▸ WHAT NEEDS TO BE DONE: Reproduce the stretch of the listing from the line containing "pose: elev=297.0 azim=219.5" through the line containing "Dot at: (391, 251)", both included. In each pair of consecutive "Dot at:" lines, add -55 to both coordinates of the second line and leave every other line unchanged.

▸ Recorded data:
----

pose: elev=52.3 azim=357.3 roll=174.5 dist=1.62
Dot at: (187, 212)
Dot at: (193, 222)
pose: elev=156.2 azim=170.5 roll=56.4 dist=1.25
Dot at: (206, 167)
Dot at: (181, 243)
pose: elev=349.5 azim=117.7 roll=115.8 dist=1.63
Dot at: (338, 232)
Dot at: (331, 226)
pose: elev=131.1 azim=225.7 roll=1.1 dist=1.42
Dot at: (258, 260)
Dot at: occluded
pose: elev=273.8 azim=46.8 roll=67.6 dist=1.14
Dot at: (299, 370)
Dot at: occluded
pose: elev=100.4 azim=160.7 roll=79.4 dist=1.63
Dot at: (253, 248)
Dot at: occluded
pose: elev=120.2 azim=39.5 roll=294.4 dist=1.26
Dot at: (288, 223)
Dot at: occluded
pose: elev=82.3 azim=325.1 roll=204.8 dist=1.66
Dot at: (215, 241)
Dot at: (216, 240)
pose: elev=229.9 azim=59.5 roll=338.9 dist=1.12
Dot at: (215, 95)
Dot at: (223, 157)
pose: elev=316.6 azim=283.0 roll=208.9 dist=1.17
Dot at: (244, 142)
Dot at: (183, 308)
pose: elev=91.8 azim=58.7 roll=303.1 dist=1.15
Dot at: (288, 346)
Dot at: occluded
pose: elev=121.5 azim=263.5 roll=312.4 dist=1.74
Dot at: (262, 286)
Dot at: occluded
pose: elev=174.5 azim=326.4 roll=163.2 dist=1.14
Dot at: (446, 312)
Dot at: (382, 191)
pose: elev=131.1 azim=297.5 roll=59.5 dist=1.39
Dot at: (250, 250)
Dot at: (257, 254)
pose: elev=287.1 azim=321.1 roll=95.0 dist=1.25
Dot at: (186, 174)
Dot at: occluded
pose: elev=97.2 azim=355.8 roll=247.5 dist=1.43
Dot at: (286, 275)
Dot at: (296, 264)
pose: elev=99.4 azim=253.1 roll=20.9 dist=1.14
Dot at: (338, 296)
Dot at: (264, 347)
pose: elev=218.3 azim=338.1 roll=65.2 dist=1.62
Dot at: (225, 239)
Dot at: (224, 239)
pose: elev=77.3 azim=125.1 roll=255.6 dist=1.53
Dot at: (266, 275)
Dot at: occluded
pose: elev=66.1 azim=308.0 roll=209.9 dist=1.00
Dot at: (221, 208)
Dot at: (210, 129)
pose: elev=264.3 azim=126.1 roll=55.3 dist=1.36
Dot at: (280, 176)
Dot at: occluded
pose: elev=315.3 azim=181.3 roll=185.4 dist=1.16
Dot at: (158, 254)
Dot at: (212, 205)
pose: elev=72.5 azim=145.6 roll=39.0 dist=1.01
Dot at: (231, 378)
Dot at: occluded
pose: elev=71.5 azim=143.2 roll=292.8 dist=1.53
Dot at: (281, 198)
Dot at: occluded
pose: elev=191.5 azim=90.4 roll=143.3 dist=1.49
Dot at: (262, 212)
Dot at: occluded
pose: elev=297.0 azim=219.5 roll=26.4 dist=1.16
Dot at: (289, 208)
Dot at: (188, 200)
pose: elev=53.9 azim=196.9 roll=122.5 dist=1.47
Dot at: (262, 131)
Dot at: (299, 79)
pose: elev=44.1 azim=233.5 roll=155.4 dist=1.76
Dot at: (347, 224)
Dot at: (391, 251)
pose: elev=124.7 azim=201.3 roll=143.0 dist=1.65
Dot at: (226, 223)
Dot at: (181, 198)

----

▸ EXERCISE OUTPUT:
pose: elev=297.0 azim=219.5 roll=26.4 dist=1.16
Dot at: (289, 208)
Dot at: (133, 145)
pose: elev=53.9 azim=196.9 roll=122.5 dist=1.47
Dot at: (262, 131)
Dot at: (244, 24)
pose: elev=44.1 azim=233.5 roll=155.4 dist=1.76
Dot at: (347, 224)
Dot at: (336, 196)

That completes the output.